- [Stored data entries]
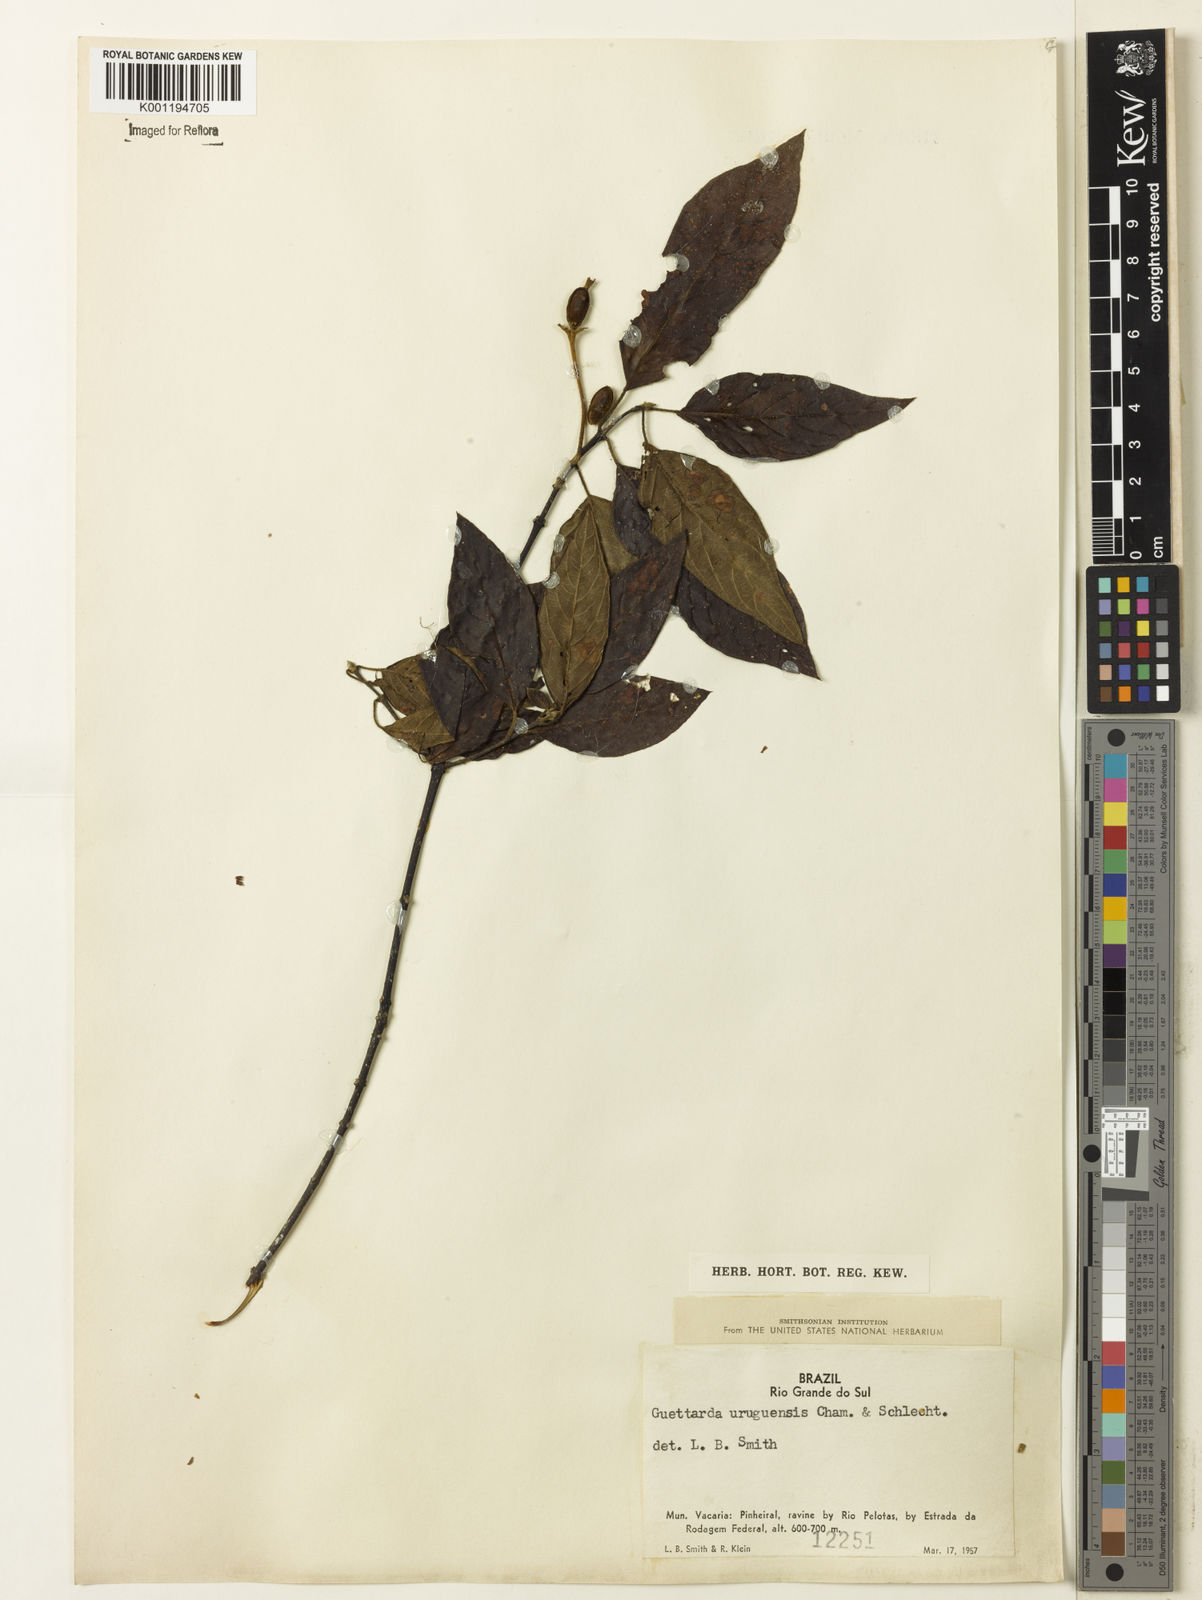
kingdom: Plantae
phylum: Tracheophyta
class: Magnoliopsida
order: Gentianales
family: Rubiaceae
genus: Guettarda
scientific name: Guettarda uruguensis
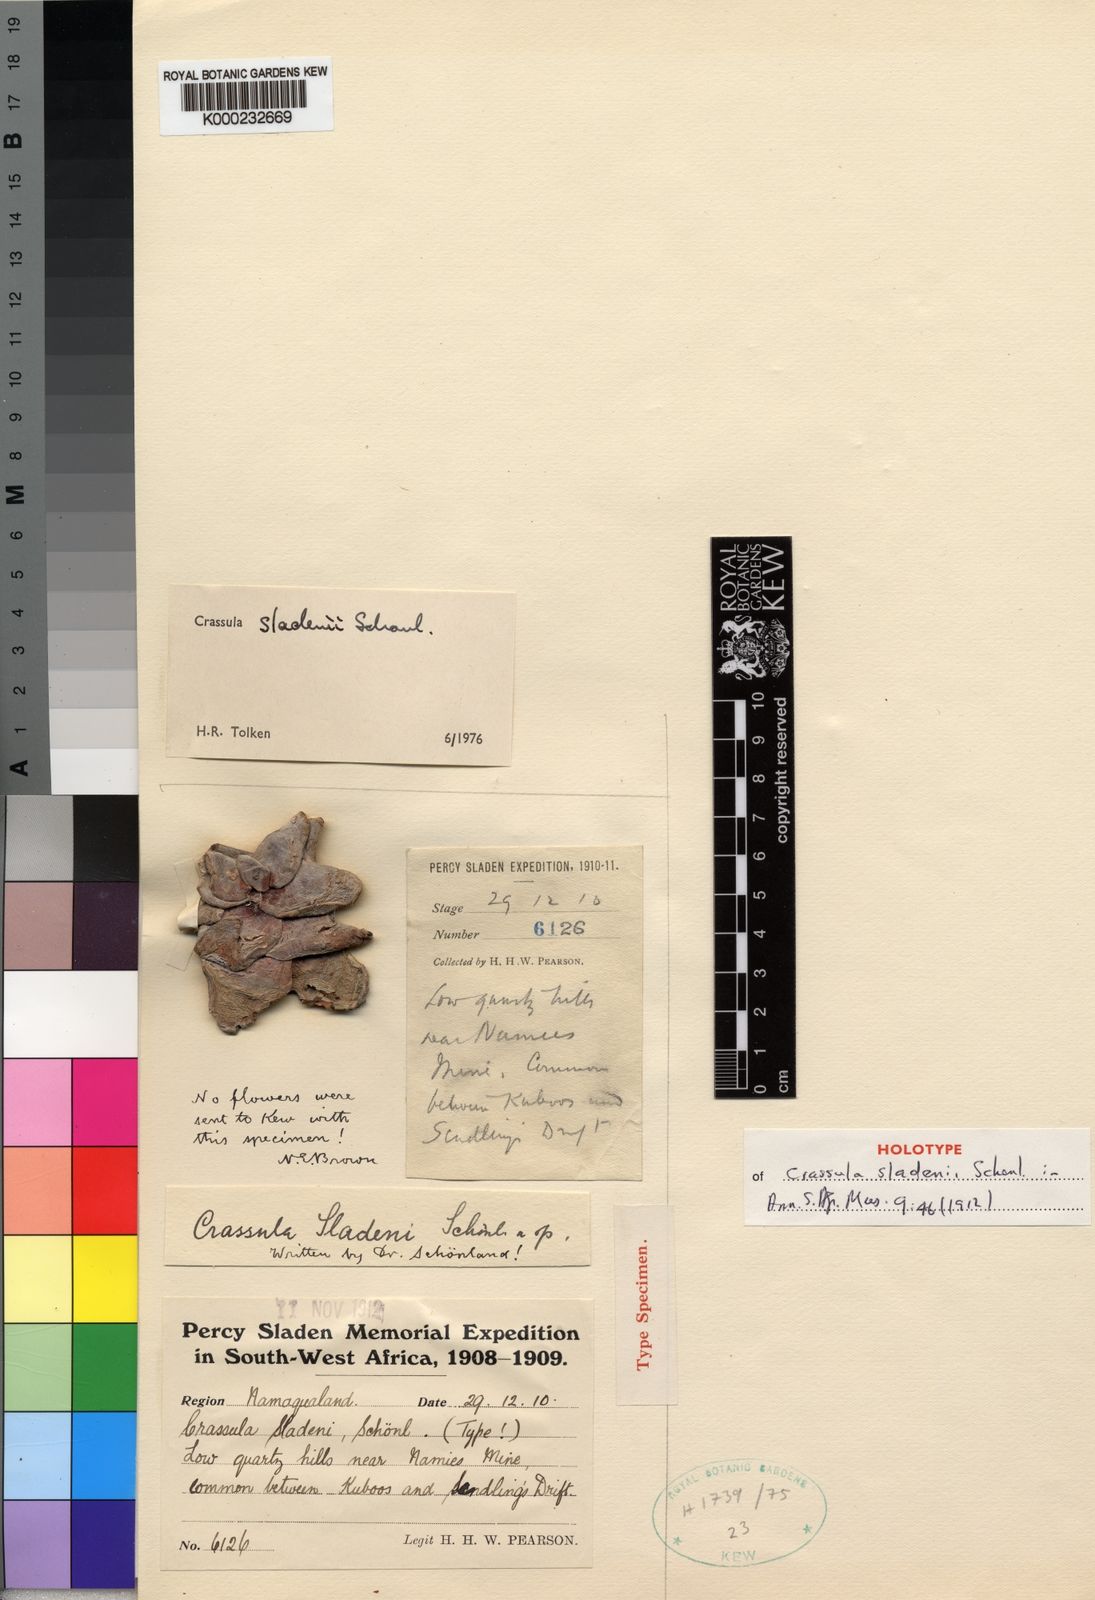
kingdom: Plantae
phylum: Tracheophyta
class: Magnoliopsida
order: Saxifragales
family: Crassulaceae
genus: Crassula
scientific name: Crassula
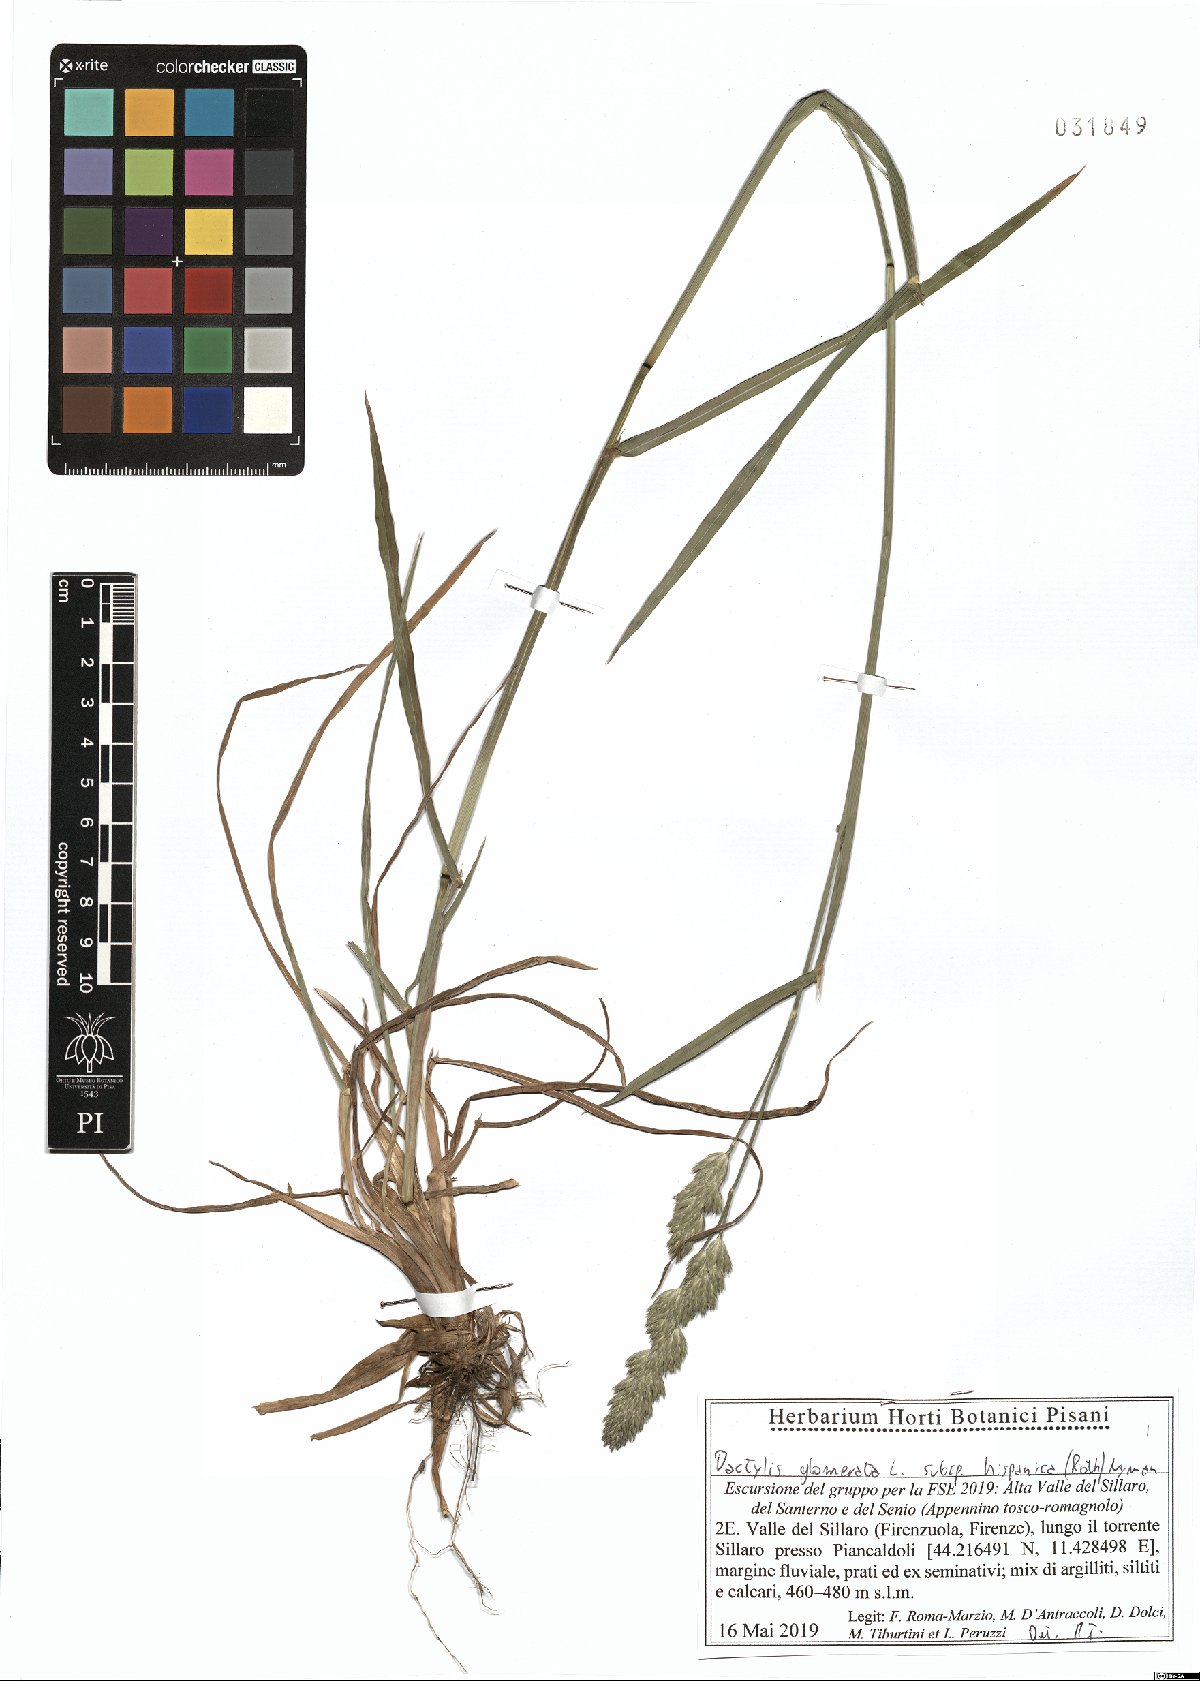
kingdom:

- [Task requirements]
Repeat the listing above word for word, leaving out the pictures.

- [Task answer]
kingdom: Plantae
phylum: Tracheophyta
class: Magnoliopsida
order: Gentianales
family: Rubiaceae
genus: Guettarda
scientific name: Guettarda uruguensis
kingdom: Plantae
phylum: Tracheophyta
class: Magnoliopsida
order: Saxifragales
family: Crassulaceae
genus: Crassula
scientific name: Crassula
kingdom:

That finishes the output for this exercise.